Когда войско выступает за какого-нибудь вождя, это не всегда происходит по указке этого вождя… Ты — человек, обладающий властью удержать Британию после меня, а поскольку ты низкорожденный, я не могу формально назначить тебя своим преемником перед Советом. Но я могу по крайней мере развязать тебе руки, чтобы ты сам завоевал престол Верховного короля.

— Думаю, я все равно не понимаю, — медленно сказал я.

— Нет? Если я умру, не назначив преемника, большинство обратится к тебе, как к чему-то само собой разумеющемуся, а остальное будет в твоих руках. Поэтому мне следует постараться умереть внезапно, чтобы у меня не было времени назвать наследника. Полагаю, это доставит некоторое неудобство Совету, но…

Я вскочил на ноги.

— Мой Бог! Амброзий! Ты повредился в уме! Оставить нас, не назвав наследника… это значит оставить Британию раздираемой на части внутренней войной в то самое время, когда наша единственная надежда — это стоять вместе… ты не мог подумать… ты…

Он сидел в тяжелом резном кресле и смотрел на меня снизу вверх, откинув голову назад, и его глаза на умирающем лице были ясными и решительными.

— О да, я подумал… я не игрок по натуре, Артос, но я могу бросить кости, когда это необходимо. Я прекрасно знаю, что при этом я играю на самую высокую ставку в своей жизни и что если я проиграю, Британия распадется на части, как прогнившее яблоко, и будет открыта для полчищ варваров; но если я выиграю, у нас будет еще несколько лет, чтобы продолжать борьбу. И я верю, что я выиграю, — по крайней мере, с большей вероятностью, чем если бы я оставил после себя Кадора из Думнонии, — в его голос вкралась тень безрадостного смеха. — Жаль, что, согласно природе вещей, меня здесь не будет, и я не узнаю, выиграл я или проиграл; выбросил я Венеру или Собаку.

— Я по-прежнему думаю, что это безумие.

— Может быть, и безумие; но другого пути нет. Сядь, Артос, и послушай меня еще немного, потому что у нас не вся жизнь впереди.

Я сел, чувствуя себя так, словно получил удар между глаз, и все это время ощущая на себе хмурый, оценивающий взгляд старого Аквилы.

— Я слушаю, Амброзий.

— Итак. Ты не хуже меня знаешь, что приближающаяся кампания вряд ли пойдет по схеме последних нескольких лет.

Я кивнул:

— Об этом говорит каждый пролетающий ветерок. И, однако, непонятно, почему это должно случиться именно сейчас, в этом году и ни в каком другом, если это не случилось пять лет назад.

Мы достаточно ясно показали варварам, что в решающем сражении с хотя бы приблизительно равной численностью мы можем изрубить их на куски с помощью нашей конницы; и они должны знать, потому что их разведчики не дураки, что мы неуклонно наращиваем мощь наших конных отрядов.
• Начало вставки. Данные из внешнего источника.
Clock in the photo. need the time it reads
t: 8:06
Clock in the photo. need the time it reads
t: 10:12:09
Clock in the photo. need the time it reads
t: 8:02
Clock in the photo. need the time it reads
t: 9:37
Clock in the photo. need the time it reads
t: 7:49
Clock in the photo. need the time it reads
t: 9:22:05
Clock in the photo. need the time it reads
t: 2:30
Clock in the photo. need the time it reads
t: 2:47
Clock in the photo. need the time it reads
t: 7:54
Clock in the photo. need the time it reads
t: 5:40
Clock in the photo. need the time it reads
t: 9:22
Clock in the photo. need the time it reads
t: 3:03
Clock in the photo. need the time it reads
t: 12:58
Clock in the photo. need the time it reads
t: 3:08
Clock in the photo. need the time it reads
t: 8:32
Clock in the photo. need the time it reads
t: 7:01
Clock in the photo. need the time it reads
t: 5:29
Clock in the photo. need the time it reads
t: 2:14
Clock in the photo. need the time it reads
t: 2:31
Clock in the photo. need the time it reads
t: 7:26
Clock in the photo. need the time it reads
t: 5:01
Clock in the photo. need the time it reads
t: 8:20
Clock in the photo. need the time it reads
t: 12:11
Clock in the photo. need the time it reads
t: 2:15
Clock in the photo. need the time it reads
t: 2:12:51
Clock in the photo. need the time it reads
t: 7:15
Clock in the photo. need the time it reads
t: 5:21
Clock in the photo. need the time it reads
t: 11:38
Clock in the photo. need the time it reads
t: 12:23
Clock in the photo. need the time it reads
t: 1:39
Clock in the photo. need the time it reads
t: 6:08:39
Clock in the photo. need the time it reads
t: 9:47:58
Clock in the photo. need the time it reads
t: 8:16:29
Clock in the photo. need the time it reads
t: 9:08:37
— Может быть, именно поэтому они решили бросить против нас все свои силы, прежде чем будет слишком поздно, — он деликатными пальцами счистил еще одну полоску коричневой скорлупы с кремового ядра давно остывшего каштана. — Сдается мне, саксы наконец-то учатся действовать сообща. Несомненно, те сношения, что велись всю зиму между королевством кантиев и Истсэксом, должны указывать именно на это.

Капитан телохранителей улыбнулся, глядя в огонь поверх своего длинного крючковатого носа, и подцепил кинжалом дымящийся каштан.

— У нас тоже есть разведчики. Похоже, неплохо иметь друзей среди Маленького Темного Народца холмов и лесов.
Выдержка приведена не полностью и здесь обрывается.